== Your instructions ==
Find the lines in the records below that contain "poema", and report each of them.

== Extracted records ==
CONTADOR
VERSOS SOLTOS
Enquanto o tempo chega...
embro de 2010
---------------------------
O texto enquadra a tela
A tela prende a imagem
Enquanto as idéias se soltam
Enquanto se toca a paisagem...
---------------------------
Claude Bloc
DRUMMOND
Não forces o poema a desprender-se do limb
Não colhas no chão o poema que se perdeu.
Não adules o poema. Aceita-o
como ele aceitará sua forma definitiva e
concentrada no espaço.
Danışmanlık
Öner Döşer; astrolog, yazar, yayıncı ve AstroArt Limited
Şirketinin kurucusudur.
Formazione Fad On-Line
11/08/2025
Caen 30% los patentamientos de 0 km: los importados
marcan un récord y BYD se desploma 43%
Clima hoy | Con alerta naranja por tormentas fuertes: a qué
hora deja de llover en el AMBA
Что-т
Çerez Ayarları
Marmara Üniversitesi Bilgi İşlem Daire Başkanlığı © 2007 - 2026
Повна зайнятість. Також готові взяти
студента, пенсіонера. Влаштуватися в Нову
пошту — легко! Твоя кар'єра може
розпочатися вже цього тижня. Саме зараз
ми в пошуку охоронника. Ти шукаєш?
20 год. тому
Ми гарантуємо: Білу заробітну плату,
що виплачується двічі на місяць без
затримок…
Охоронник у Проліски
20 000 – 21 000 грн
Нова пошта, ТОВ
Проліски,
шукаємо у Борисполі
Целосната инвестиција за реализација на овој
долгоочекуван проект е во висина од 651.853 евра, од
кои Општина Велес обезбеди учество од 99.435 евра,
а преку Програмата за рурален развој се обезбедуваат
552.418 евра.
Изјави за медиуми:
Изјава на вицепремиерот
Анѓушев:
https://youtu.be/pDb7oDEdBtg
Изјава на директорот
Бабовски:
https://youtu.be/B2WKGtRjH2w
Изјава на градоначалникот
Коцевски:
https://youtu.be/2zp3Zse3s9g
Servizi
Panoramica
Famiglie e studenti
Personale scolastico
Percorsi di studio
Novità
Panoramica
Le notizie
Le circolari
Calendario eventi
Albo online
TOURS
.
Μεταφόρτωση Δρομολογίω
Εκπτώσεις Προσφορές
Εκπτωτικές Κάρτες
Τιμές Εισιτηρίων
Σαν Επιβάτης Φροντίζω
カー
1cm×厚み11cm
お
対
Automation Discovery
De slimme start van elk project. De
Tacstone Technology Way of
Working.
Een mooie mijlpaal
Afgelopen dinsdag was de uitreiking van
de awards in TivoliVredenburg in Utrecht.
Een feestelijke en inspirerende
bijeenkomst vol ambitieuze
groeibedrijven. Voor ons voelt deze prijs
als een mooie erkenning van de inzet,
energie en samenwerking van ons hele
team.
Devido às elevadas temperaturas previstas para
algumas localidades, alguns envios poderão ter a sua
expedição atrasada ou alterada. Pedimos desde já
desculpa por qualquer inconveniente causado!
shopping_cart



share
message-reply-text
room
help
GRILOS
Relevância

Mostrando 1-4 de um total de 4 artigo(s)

== Answer below ==
Não forces o poema a desprender-se do limb
Não colhas no chão o poema que se perdeu.
Não adules o poema. Aceita-o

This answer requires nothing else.